Task requirements >> Return each line of the listing below, unchanged, and omit the images.

Stored data >>
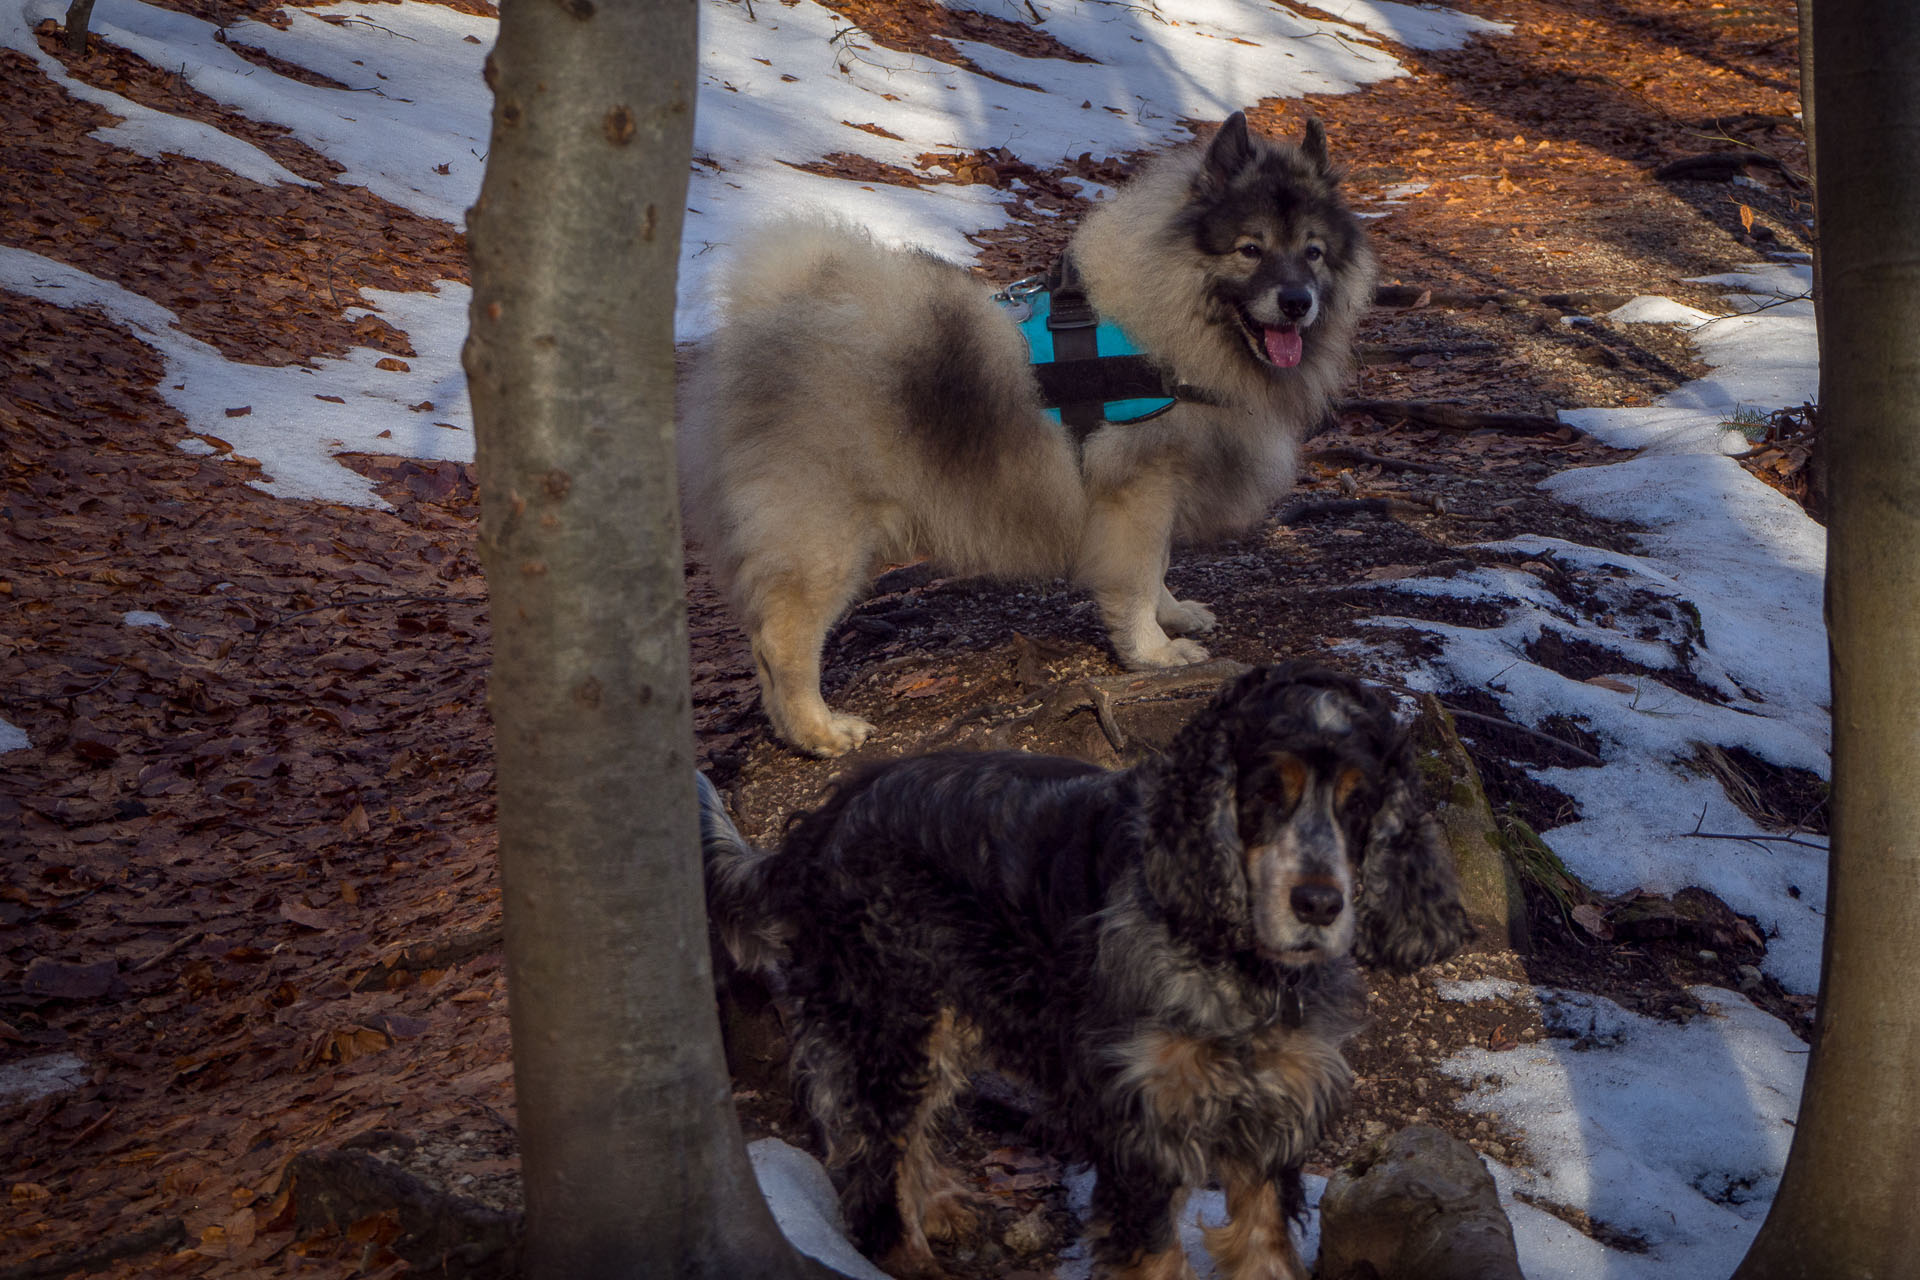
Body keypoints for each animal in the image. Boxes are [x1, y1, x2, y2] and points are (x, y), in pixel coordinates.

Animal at [683, 112, 1374, 759]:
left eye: (1313, 252)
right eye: (1250, 249)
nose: (1297, 302)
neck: (1169, 318)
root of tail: (767, 320)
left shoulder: (1156, 491)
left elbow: (1158, 566)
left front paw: (1173, 611)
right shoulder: (1137, 491)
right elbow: (1136, 575)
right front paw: (1152, 651)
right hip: (825, 539)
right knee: (782, 640)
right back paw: (820, 731)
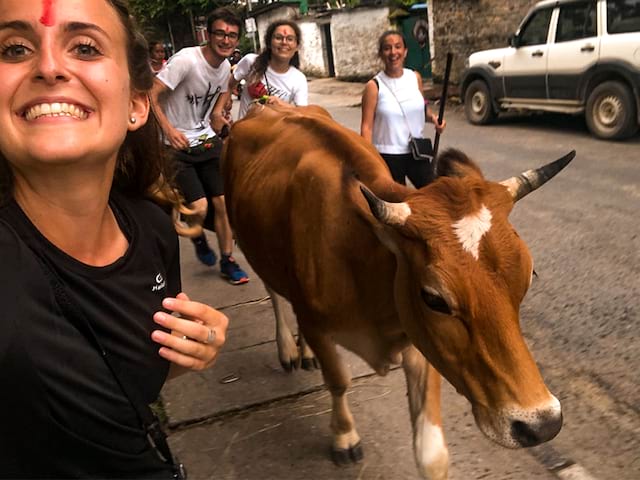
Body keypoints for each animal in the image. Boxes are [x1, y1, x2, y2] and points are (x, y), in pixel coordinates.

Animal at [222, 105, 572, 480]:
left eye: (529, 276)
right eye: (434, 298)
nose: (541, 424)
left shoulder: (423, 341)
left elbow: (432, 457)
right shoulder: (319, 322)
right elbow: (338, 379)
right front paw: (344, 436)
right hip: (248, 241)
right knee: (274, 294)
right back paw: (288, 348)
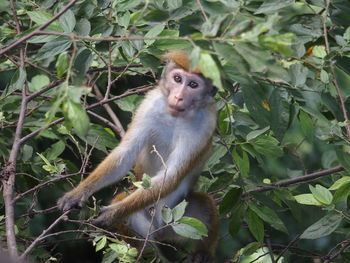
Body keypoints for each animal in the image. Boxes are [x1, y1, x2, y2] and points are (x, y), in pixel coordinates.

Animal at [58, 50, 220, 262]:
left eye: (193, 85)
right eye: (178, 79)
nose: (178, 97)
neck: (176, 116)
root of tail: (161, 230)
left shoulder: (206, 123)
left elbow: (171, 175)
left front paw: (112, 214)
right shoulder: (150, 104)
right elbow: (125, 154)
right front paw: (78, 193)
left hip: (180, 219)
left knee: (205, 206)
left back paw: (201, 254)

Answer below >>
Body keypoints for each animal in the image. Boxes are [x1, y1, x2, y2] and points are (x, y), in pixel coordinates.

Animal at [683, 112, 1374, 759]:
left eye: (1313, 252)
right eye: (1250, 249)
nose: (1297, 302)
neck: (1169, 318)
root of tail: (767, 320)
left shoulder: (1156, 491)
left elbow: (1158, 566)
left front paw: (1173, 611)
right shoulder: (1137, 491)
right elbow: (1136, 575)
right front paw: (1152, 651)
right hip: (825, 539)
right knee: (782, 640)
right back paw: (820, 731)
Body keypoints for each animal in the image. Boxes are [x1, y1, x2, y2] and points are (x, y), in pixel coordinates.

Animal at [222, 105, 572, 480]:
left eye: (529, 276)
right eye: (434, 298)
nose: (541, 424)
left shoulder: (423, 341)
left elbow: (432, 457)
right shoulder: (319, 322)
right elbow: (338, 379)
right front paw: (344, 436)
right hip: (248, 241)
right knee: (274, 294)
right back paw: (288, 348)
Body keypoints for each animal in the image. Boxes are [x1, y1, x2, y2] and points are (x, y), in pixel coordinates.

Animal at [58, 50, 220, 262]:
left eye: (193, 85)
right eye: (178, 79)
nose: (178, 97)
neck: (176, 116)
root of tail: (161, 230)
left shoulder: (206, 123)
left elbow: (171, 175)
left front paw: (112, 214)
right shoulder: (150, 104)
right elbow: (125, 154)
right front paw: (78, 193)
left hip: (180, 219)
left knee: (205, 206)
left back paw: (201, 254)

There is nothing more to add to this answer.